*** Study text ***

In-Depth

ROI: Data mining's bottom line

Easier-to-use and embeddable data mining tools carrying shrinking price tags enable many more IT organizations to sift through complex data for kernels of gold.

Data mining tools first came on the scene about five years ago as a way to extract pertinent data from data warehouses. Prior to the emergence of these types of tools, finding the data you wanted required knowing the right questions to send to the data warehouse. Data mining tools, however, look at data statistically and notice certain things that would take a human too many hours to track.

In the past, the problem with data mining tools was their cost. Although seemingly useful tools, companies could not afford their up-front expense. And because data mining tools employ mathematical algorithms to track data, they were difficult for non-technical end users to operate, often requiring someone with a mathematical and/or statistical background to handle them.

This has changed as more tools have entered the market, become easier to use and dropped in price. Data mining tools today are priced anywhere from $2,000 to $500,000, with good tools available at both ends of the spectrum and everywhere in between. The difference among the tools is in what they can do, the size of the database they can work with and the complexity of the problems they can handle.

Regardless of price and complexity, the tools are all cost-effective. "In data mining, the payoffs are very clear," noted data management guru Herb Edelstein, president of Two Crows Corp., Potomac, Md. "You can predict your payoff and measure whether you got it."

*** End of Study text ***
*** Extracted material ***

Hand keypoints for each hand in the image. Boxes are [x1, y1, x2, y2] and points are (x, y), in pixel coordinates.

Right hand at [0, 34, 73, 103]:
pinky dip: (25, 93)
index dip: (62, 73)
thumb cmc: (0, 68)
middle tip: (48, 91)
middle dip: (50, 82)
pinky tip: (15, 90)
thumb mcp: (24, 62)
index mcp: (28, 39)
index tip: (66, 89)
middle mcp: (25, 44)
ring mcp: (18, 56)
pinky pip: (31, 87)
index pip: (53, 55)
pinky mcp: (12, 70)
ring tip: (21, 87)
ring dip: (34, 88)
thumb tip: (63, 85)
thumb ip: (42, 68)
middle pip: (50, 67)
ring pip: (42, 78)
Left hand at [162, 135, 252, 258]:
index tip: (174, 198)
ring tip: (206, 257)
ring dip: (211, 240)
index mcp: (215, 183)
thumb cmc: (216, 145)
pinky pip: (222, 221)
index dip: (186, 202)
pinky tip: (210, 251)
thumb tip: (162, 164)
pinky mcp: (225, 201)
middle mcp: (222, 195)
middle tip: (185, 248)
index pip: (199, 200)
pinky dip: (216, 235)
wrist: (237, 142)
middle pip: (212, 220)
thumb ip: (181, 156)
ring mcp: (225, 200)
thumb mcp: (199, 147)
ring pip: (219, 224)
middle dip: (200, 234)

*** End of Extracted material ***
*** Extracted material ***

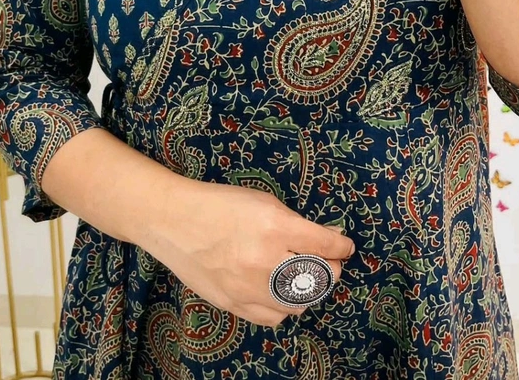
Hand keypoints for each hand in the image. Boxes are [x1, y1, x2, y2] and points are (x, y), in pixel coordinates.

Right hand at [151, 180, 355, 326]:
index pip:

*** End of Extracted material ***
*** Extracted material ***

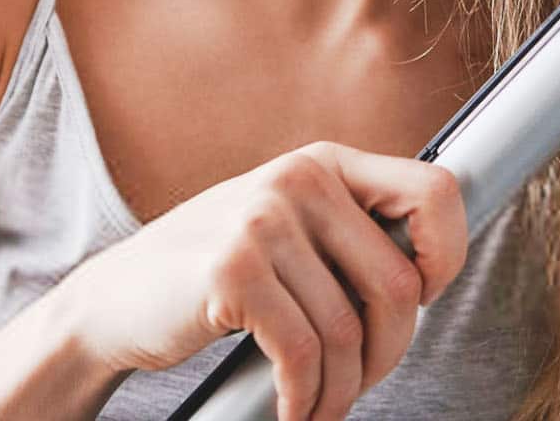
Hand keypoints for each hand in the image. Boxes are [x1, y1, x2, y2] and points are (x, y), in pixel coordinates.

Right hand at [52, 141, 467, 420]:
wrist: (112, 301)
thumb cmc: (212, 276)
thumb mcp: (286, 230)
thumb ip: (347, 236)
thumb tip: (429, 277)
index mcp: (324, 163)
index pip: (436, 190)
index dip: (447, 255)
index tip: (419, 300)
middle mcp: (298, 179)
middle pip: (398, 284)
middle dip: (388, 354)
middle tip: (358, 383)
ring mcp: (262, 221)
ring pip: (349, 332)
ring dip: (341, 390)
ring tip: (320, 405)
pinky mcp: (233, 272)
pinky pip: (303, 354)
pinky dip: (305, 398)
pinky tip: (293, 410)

*** End of Extracted material ***

**Task goal**
Write the next part of the article on the return on investment from data mining tools, picking up after its final sentence. None of the entries have any bearing on what you are asked to do.

**Solved problem**
Aaron Zornes, research director for application delivery strategies at Meta Group Inc., Burlingame, Calif., agrees that data mining tools are cost-effective in terms of risk avoidance and determining when customers will "turn." "They're good at predicting customer behaviors," said Zornes. "They're most effective where you have millions of customers and are competing on the basis of a sliver of a percentage point," such as retail grocers and telecommunications companies. "Every little sliver then drops to the bottom line," he added.

Reaping such an advantage has data mining tools growing in popularity. With e-commerce as significant as it is today, companies are using data mining tools to provide them with a return on investment that can keep them ahead of the game. For example, Minnetonka, Minn.-based Fingerhut Companies Inc. spent more than $1 million building a solution to optimize the sequence of the 35 different catalogs it sends to its 6 million customers. The project has resulted in $3.5 million of annual profits for the mail-order merchandise seller.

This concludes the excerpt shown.